From Wikipedia, the free encyclopedia
Jump to: navigation, search
This is a Chinese name; the family name is Wang.

Wang Ruoshui (Chinese: 王若水; pinyin: Wáng Ruòshuǐ; Wade–Giles: Wang Jo-shui, 1926–2002), was a Chinese journalist and philosopher, major exponent of Marxist humanism and of Chinese liberalism.

Wang studied philosophy in the late 1940s, converting to Marxism and joining the Chinese Communist Party prior to the establishment of the People's Republic of China in 1949. Joining the staff of People's Daily, he became editor of its theory section.

In the 1950s, Wang was a devotee of Maoism and took part in ideological campaigns targeting the previously popular ideas of Hu Shi, Liang Shuming and Hu Feng. He wrote an article entitled "Philosophy of the Table" which defended Mao's version of dialectical materialism, winning praise from Mao himself.

In the 1960s Wang became an advocate of One Divides Into Two and attacked Yang Xianzhen. This would come back to haunt him in the 1970s when Yang was restored to power.

Prior to the Cultural Revolution, at the height of the Sino-Soviet split Wang was recruited by Maoist literary henchman Zhou Yang to a group he was organizing to research and criticize the Marxist humanism which was then influential in the Eastern bloc, exemplified by (among others) György Lukács in Hungary.

Soon after the downfall of the Maoists in the later 1970s, Wang revealed that these much reviled "revisionist" doctrines had had a great impact on him, and had provided a lens through which he could understand and condemn the Cultural Revolution and the cult of Mao himself.

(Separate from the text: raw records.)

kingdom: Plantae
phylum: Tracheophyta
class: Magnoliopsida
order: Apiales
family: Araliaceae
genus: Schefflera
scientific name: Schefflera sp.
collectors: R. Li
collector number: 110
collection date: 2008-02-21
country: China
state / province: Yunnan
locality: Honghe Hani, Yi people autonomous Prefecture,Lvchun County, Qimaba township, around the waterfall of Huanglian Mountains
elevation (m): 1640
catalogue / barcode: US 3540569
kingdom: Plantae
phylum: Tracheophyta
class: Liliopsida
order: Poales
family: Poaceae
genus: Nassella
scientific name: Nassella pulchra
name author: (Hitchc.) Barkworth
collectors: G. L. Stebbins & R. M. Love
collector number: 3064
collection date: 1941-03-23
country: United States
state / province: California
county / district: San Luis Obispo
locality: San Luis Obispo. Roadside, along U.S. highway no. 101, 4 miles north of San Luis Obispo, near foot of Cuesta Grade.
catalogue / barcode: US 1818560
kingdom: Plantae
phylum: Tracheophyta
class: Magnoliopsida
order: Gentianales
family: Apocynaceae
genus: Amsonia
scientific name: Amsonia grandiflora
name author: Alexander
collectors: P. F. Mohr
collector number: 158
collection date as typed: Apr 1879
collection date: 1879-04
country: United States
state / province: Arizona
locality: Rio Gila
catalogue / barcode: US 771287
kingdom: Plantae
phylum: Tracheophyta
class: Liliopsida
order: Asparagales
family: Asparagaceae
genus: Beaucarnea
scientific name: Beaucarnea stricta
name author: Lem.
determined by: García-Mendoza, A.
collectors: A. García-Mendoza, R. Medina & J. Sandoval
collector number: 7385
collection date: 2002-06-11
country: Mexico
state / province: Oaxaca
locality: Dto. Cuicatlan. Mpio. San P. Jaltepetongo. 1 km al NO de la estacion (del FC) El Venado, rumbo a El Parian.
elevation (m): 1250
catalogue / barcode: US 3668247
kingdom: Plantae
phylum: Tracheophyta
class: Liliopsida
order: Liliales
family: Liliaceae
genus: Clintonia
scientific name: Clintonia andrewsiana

Wang was expelled from the Communist party in 1987 as a part of a campaign against "bourgeois liberalization". He continued to write trenchant criticisms of the regime, and conduct polemics against Mao's former secretary Hu Qiaomu (1912-1993), a doctrinaire Marxist who had been behind his expulsion from the Party.

See also[edit]

References[edit]

  • David Kelly, ‘The Emergence of Socialist Humanism in China: Wang Ruoshui and the Critique of Socialist Alienation,’ in Merle Goldman, Timothy Cheek and Carol Lee Hamrin, eds, China’s Intellectuals and the State, Harvard University Press, 1987, pp. 159–182.
  • David Kelly, translator and editor, ‘Writings of Wang Ruoshui on Philosophy, Humanism and Alienation,’ Chinese Studies in Philosophy: 16 (3), Spring 1985, pp. 1–120;
  • de Bary, Wm. Theodore, ed. Sources of Chinese Tradition, Volume II (Second Edition) New York: Columbia, 2000.